4 views (last 30 days)
Deena Mobbs on 4 Feb 2020
Commented: Deena Mobbs on 23 Feb 2020
Hello,
Suppose I have a table
x = ['a';'b';'a','c'];
var_a = [1:4]';
var_b = [6:9]';
var_c = [13:16]';
T = table(x,var_a,var_b,var_c)
I want to create a new column, let's call it y that uses the value in column x to choose from the other columns. For example in row 1,
x(1) = 'a', therefore y(1) = var_a(1)
x(2) = 'b', therefore y(2) = var_b(2)
My final table would look like this:
x var_a var_b var_c Y
_ _____ _____ _____ __
a 1 6 13 1
b 2 7 14 7
a 3 8 15 3
c 4 9 16 16
My actual table is many thousands of rows so I have been trying to solve this using rowfun or varfun but an added complication is that I don't know the variable names in advance. The columns will be 'var_' but the 'a','b','c' are user supplied codes.

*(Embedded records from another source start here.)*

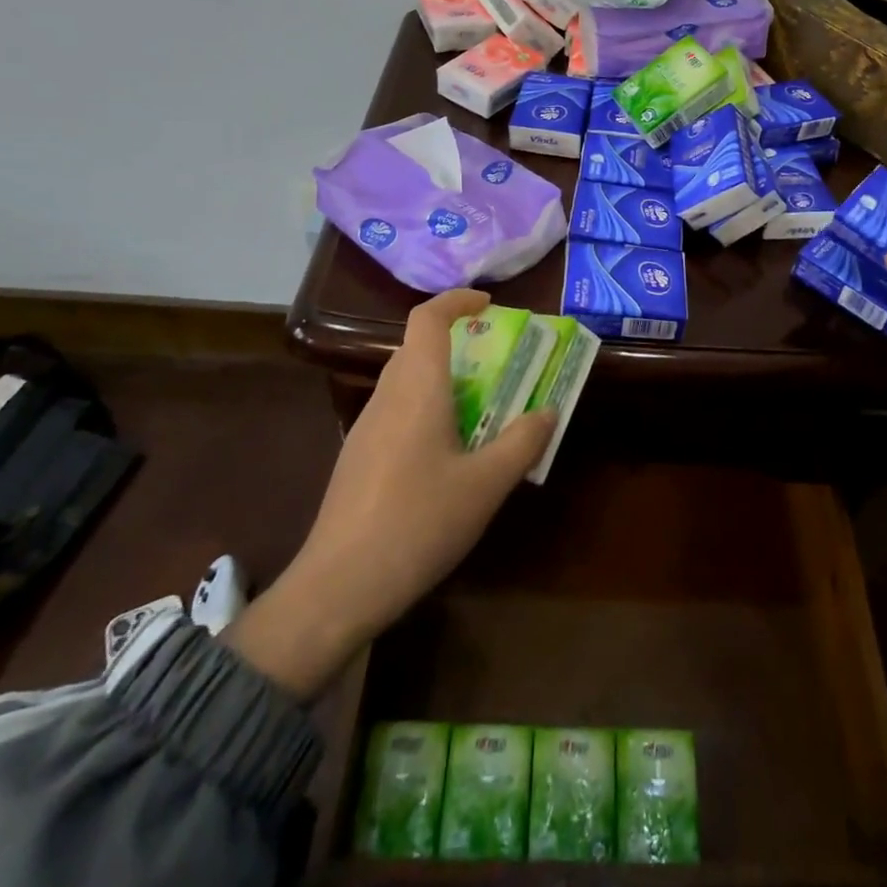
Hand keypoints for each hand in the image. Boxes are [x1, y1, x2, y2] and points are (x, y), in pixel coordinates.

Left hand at [227, 290, 555, 697]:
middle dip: (457, 342)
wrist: (339, 586)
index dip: (456, 300)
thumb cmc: (418, 522)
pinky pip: (397, 411)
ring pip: (406, 381)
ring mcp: (366, 428)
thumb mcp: (485, 486)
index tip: (489, 304)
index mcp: (417, 389)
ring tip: (481, 408)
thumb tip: (547, 411)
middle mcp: (387, 397)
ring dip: (442, 379)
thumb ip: (522, 442)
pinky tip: (447, 454)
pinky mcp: (357, 457)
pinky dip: (426, 409)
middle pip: (417, 347)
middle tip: (497, 362)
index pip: (427, 319)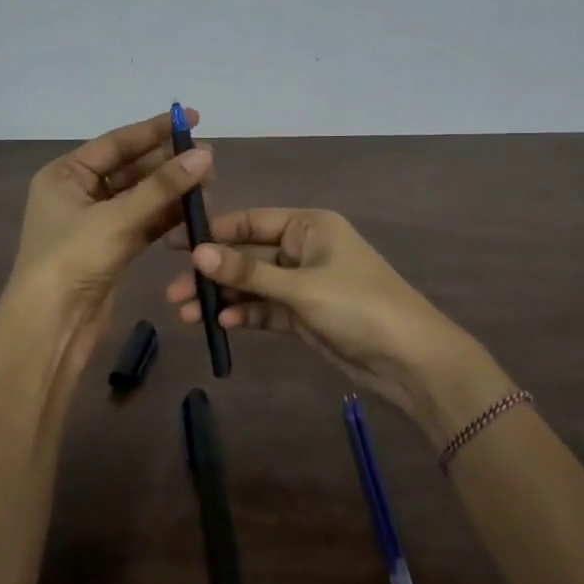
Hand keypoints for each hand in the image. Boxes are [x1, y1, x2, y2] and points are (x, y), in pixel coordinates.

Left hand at [5, 108, 213, 373]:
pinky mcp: (112, 247)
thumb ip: (162, 186)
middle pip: (131, 168)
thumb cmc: (72, 260)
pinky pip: (145, 221)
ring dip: (172, 190)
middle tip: (208, 157)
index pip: (116, 142)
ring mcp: (96, 222)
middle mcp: (79, 192)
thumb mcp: (117, 218)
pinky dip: (168, 215)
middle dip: (168, 163)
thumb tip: (205, 155)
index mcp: (65, 174)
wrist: (50, 326)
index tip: (190, 117)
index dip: (154, 130)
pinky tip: (196, 209)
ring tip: (210, 183)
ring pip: (141, 196)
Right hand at [165, 207, 498, 433]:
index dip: (213, 232)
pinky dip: (246, 315)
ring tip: (186, 314)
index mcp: (309, 226)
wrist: (411, 361)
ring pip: (254, 285)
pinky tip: (222, 325)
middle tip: (172, 291)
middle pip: (248, 255)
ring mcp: (304, 282)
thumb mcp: (301, 287)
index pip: (250, 221)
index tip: (173, 243)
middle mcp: (304, 248)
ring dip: (224, 298)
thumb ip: (248, 273)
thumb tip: (197, 254)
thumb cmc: (359, 307)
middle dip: (213, 274)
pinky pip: (267, 308)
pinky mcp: (305, 314)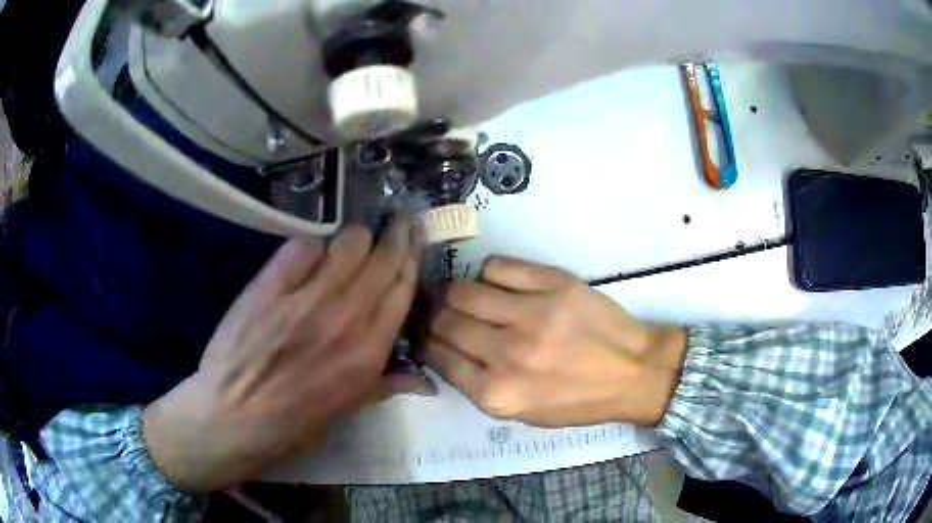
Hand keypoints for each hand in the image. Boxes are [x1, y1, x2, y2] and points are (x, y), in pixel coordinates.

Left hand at [143, 217, 426, 492]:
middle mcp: (345, 318)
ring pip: (349, 242)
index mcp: (368, 351)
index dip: (412, 256)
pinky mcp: (269, 285)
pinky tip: (309, 255)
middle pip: (382, 257)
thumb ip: (386, 385)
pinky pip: (303, 245)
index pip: (403, 288)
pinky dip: (312, 245)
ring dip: (357, 238)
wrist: (232, 416)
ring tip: (352, 243)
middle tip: (398, 221)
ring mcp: (305, 298)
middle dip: (397, 233)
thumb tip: (425, 380)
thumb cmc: (292, 422)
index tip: (415, 236)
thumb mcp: (347, 411)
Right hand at [425, 257, 686, 427]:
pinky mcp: (553, 284)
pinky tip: (500, 285)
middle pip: (444, 321)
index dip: (427, 342)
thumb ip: (479, 386)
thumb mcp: (522, 413)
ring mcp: (532, 315)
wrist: (633, 372)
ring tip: (470, 298)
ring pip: (462, 291)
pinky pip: (496, 266)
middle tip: (445, 314)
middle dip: (435, 317)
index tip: (430, 335)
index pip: (437, 356)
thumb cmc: (578, 400)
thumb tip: (445, 350)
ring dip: (457, 294)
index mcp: (498, 393)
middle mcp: (508, 354)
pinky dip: (489, 274)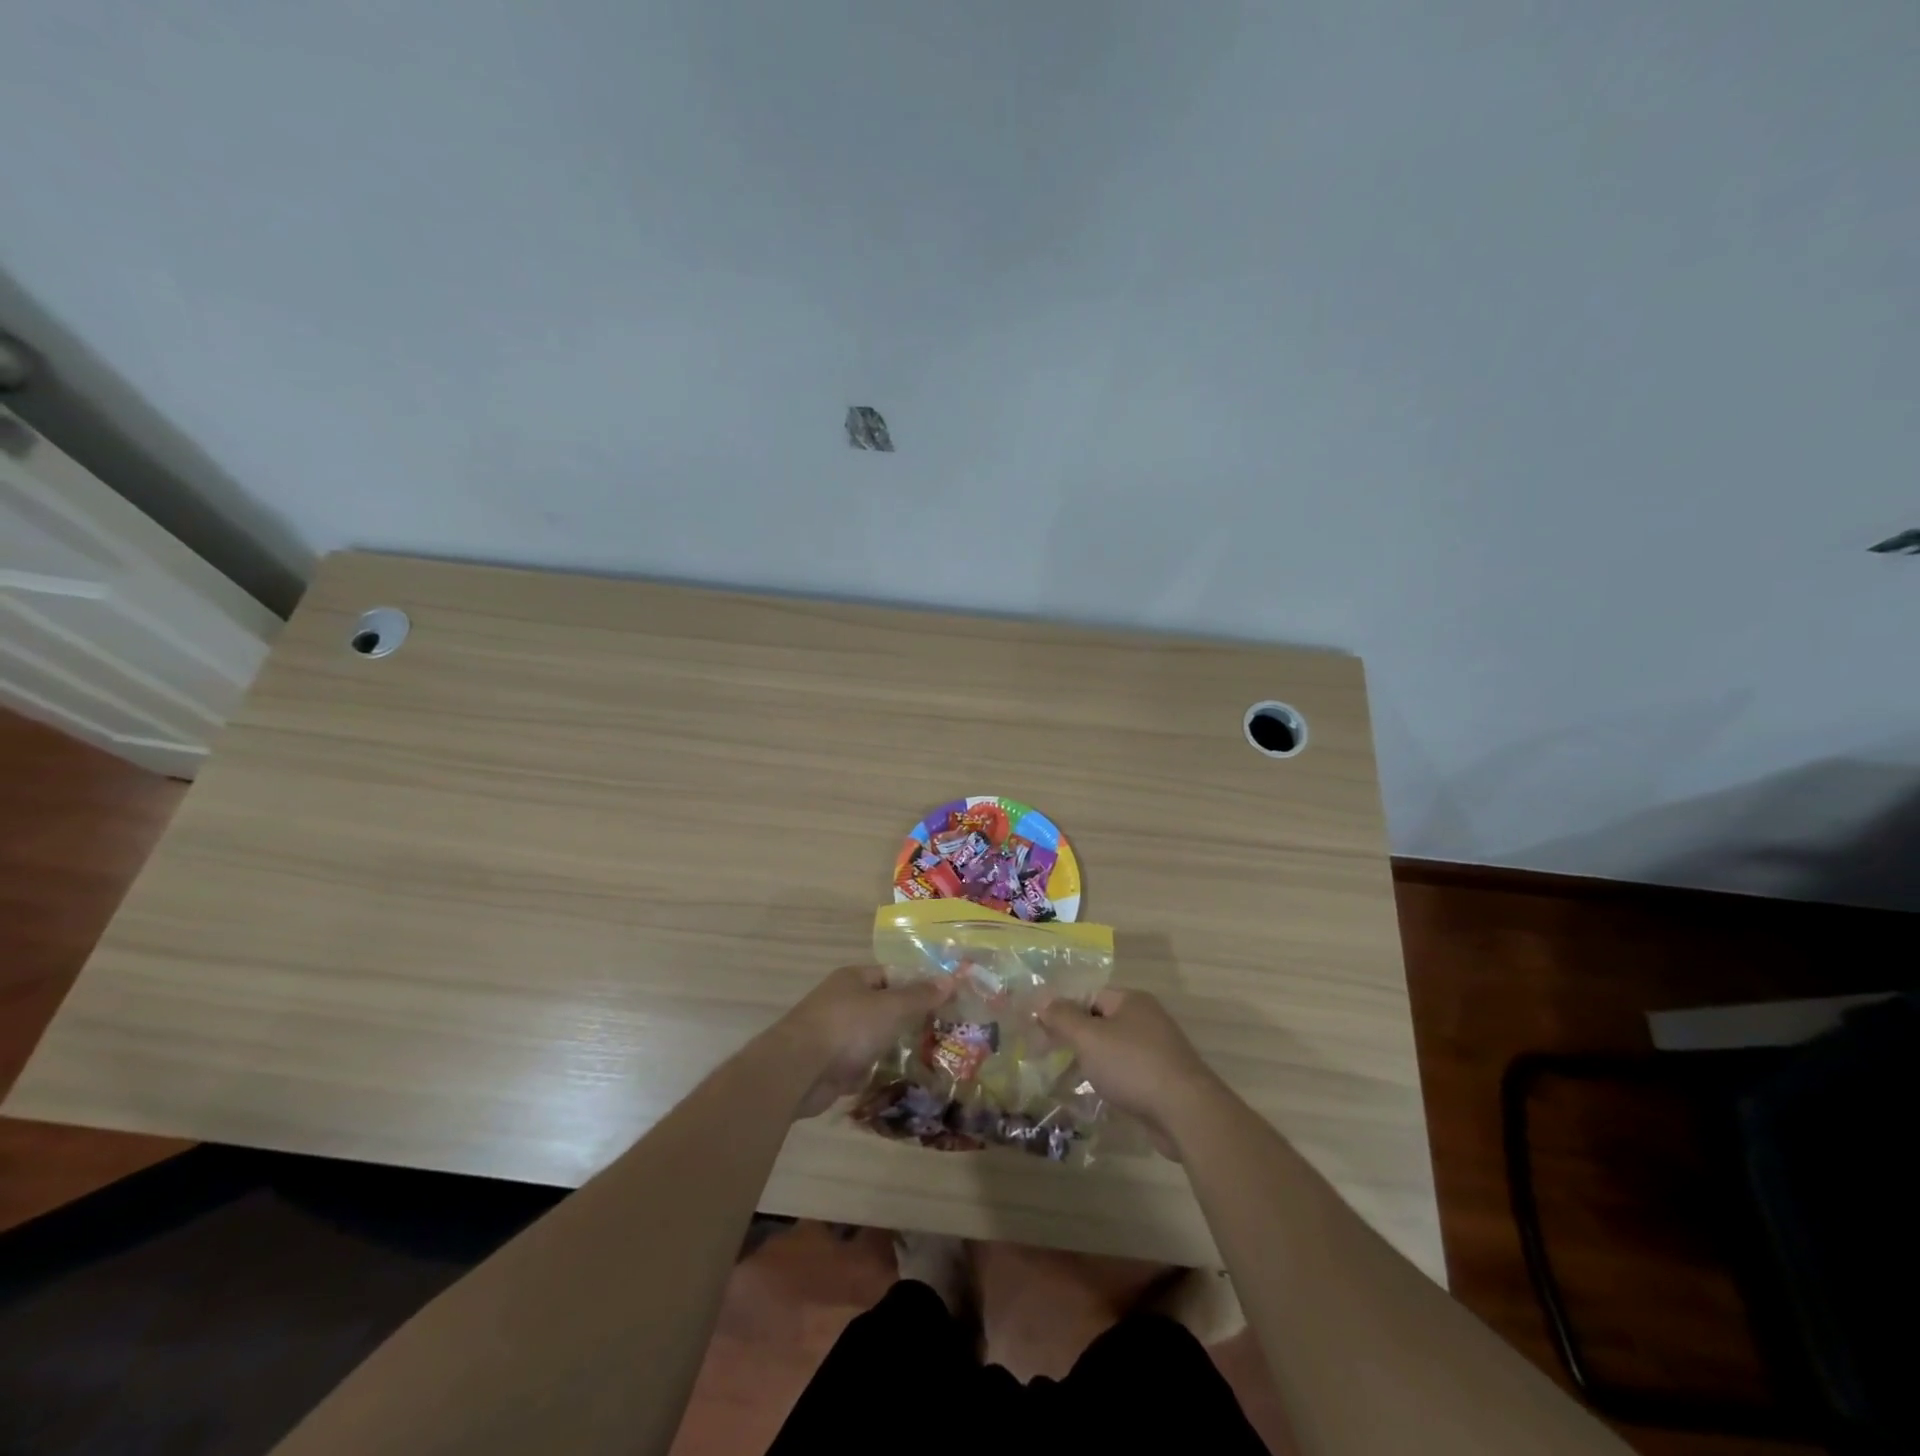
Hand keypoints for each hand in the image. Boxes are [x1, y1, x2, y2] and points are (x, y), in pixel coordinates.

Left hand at [777, 965, 951, 1118]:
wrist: (797, 1071)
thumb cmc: (847, 1028)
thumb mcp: (891, 1008)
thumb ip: (920, 996)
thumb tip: (950, 979)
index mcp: (853, 978)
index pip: (892, 975)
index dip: (917, 985)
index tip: (944, 1001)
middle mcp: (842, 1001)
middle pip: (883, 1006)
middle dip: (908, 1019)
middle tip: (942, 1031)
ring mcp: (834, 1034)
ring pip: (873, 1037)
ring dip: (893, 1047)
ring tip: (929, 1057)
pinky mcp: (830, 1064)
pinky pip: (861, 1063)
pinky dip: (877, 1070)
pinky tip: (900, 1079)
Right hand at [1036, 988, 1223, 1154]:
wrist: (1186, 1112)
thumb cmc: (1132, 1065)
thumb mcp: (1088, 1037)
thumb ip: (1062, 1017)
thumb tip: (1042, 999)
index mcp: (1132, 1000)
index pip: (1089, 996)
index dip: (1064, 1011)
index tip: (1042, 1031)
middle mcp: (1147, 1019)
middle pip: (1102, 1022)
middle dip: (1076, 1038)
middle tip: (1050, 1056)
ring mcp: (1159, 1050)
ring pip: (1114, 1050)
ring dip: (1093, 1062)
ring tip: (1067, 1078)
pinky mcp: (1164, 1080)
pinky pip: (1128, 1073)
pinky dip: (1112, 1080)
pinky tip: (1097, 1095)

Using rowfun? The logic is .. for each row, get the value from column x, make a string 'var_?', find which column is called 'var_?', set y = the value in column 'var_?'.
% find the columns called var_
col = cellfun(@isempty, regexp(T.Properties.VariableNames, 'var.'));
% for row 1, find which column is the right one for the value in x
col2 = cellfun(@isempty, regexp(T.Properties.VariableNames(~col), strcat('var_', T.x(1))))
% set y to the right value
y = max(~col2.*table2array(T(1,~col)));
This works for each row but I don't know how to built this into a rowfun statement that will work on the table. Or am I overcomplicating things!? Is there an easier way to do this?

Sai Bhargav Avula on 21 Feb 2020
Hi,
rowfun is a powerful function when handling tables. But in your case it might require some extra processing to work with rowfun function.
The result which you are trying to produce can be easily be achieved without the use of rowfun(even though rowfun might bring generalization, I believe that is not needed in this case because it increases the complexity). You mentioned the table T have several rows but the columns are limited to var_*(a,b,c). In that case you try the below given code for achieving the intended result
col_a = find(~cellfun(@isempty, regexp(T.Properties.VariableNames, 'var_a')));
col_b = find(~cellfun(@isempty, regexp(T.Properties.VariableNames, 'var_b')));
col_c = find(~cellfun(@isempty, regexp(T.Properties.VariableNames, 'var_c')));
col_x = find(~cellfun(@isempty, regexp(T.Properties.VariableNames, 'x')));
rows_a = find(T.x == 'a');
rows_b = find(T.x == 'b');
rows_c = find(T.x == 'c');
T.Y((rows_a(:))) = T{rows_a(:),col_a};
T.Y((rows_b(:))) = T{rows_b(:),col_b};
T.Y((rows_c(:))) = T{rows_c(:),col_c};
Hope this helps !
Deena Mobbs on 23 Feb 2020
Genius! Thanks. This works a treat and is very fast too.
I can also now see how to use the same row/column logic on other parts of my code, so this is really helpful. Thanks again.